Ven­te à emporter (AI)
  • Le HGer AG con­fir­me qu’un Secret des affai­res tout fait important pour l’or­ga­ni­sa­ti­on et les résul­tats de l’entre­pri­se qui n’est pas géné­ra­le­ment accessible.
  • Des mesu­res de pro­tec­tion tel­les qu’un réseau inter­ne pro­té­gé par un mot de pas­se atte­stent de l’ef­fi­ca­ci­té du système. Volon­té de gar­der le secret de l’entre­pri­se même sans iden­ti­fi­ca­ti­on explicite.
  • La simp­le uti­li­sa­ti­on d’un fichier cli­ent par un inter­mé­di­ai­re auto­ri­sé ne relè­ve pas de l’ar­tic­le 6 de la LCD ; Art. 5 let. b LCD n’é­tait pas appli­ca­ble ici.

Une orga­ni­satri­ce de voya­ges dans un pays don­né pour un sport par­ti­cu­lier – dans le juge­ment, ces indi­ca­ti­ons ont été sup­p­ri­mées – a deman­dé devant le TF AG d’in­terd­ire super­pro­vi­so­i­re­ment à une con­cur­ren­te d’ex­ploi­ter un fichier de cli­ents, notam­ment en s’adressant à eux par cour­ri­er ou par voie élec­tro­ni­que. Le fichier aurait été trans­mis à la con­cur­ren­te par une anci­en­ne inter­mé­di­ai­re de la requérante.

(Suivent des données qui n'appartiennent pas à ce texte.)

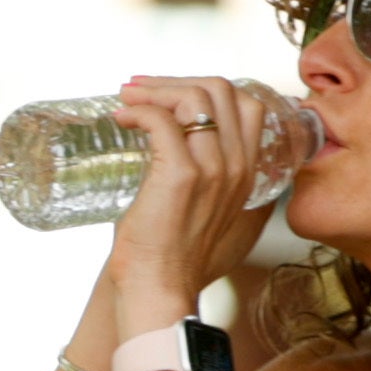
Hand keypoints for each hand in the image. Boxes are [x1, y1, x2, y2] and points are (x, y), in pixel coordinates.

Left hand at [101, 72, 276, 329]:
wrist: (160, 291)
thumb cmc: (172, 257)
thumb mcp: (206, 210)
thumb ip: (207, 179)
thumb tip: (172, 143)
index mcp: (247, 171)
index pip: (245, 103)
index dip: (204, 87)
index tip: (169, 93)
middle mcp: (238, 166)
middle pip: (220, 89)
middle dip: (175, 80)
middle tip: (140, 88)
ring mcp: (213, 169)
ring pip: (195, 97)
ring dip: (155, 90)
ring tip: (128, 100)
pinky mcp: (182, 175)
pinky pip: (164, 121)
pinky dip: (140, 110)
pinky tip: (123, 117)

Le HGer AG s’ex­prime dans le Arrêt HSU.2024.1 du 3 jan­vier 2024 d’a­bord vers le Secret des affai­res au sens de l’ar­tic­le 6 de la LCD :

  • Un Secret des affai­res est tout fait important pour l’or­ga­ni­sa­ti­on et l’ac­ti­vi­té com­mer­cia­le d’u­ne ent­re­pri­se et qui peut donc avoir une influence sur les résul­tats de celle-ci.
  • Un Mystère est pré­sent lorsque les faits en que­sti­on sont rela­ti­ve­ment incon­nus, c’est-à-dire qu’ils ne sont ni évi­dents ni acce­s­si­bles à tous. C’est le cas tant que le déten­teur du secret a la pos­si­bi­li­té de fait ou de droit d’o­ri­en­ter la dif­fu­si­on de l’in­for­ma­ti­on et que l’in­for­ma­ti­on ne peut pas être obte­nue à peu de frais.
  • Lorsqu’u­ne ent­re­pri­se pro­tège le réseau inter­ne de l’entre­pri­se par un mot de pas­se et s’assu­re ain­si que les don­nées stockées sur le ser­veur de l’entre­pri­se ne peu­vent être con­sul­tées que par un cer­cle rest­reint de per­son­nes et ne sont donc ni acce­s­si­bles à tous, ni évi­den­tes, cela signi­fie éga­le­ment que le Volon­té de gar­der le secret de l’entre­pri­se ; ces don­nées ne doi­vent pas être qua­li­fi­ées de “con­fi­den­ti­el­les”.
  • Dans le cas pré­sent, tous ces élé­ments étai­ent réunis. Tou­te­fois, l’in­ter­mé­di­ai­re était auto­ri­sé à accé­der au fichier cli­ents – et non pas à l’ex­ploi­ter, mais la simp­le explo­ita­ti­on n’est pas cou­ver­te par l’art. 6 LCD.

Art. 5 let. b LCD (Explo­ita­ti­on de la pre­sta­ti­on d’au­trui) – non invo­quée, mais exami­née par le TF AG – n’é­tait ensuite pas per­ti­nen­te, car le fichier cli­ents avait été con­sti­tué par l’in­ter­mé­di­ai­re en col­la­bo­ra­ti­on avec le requérant.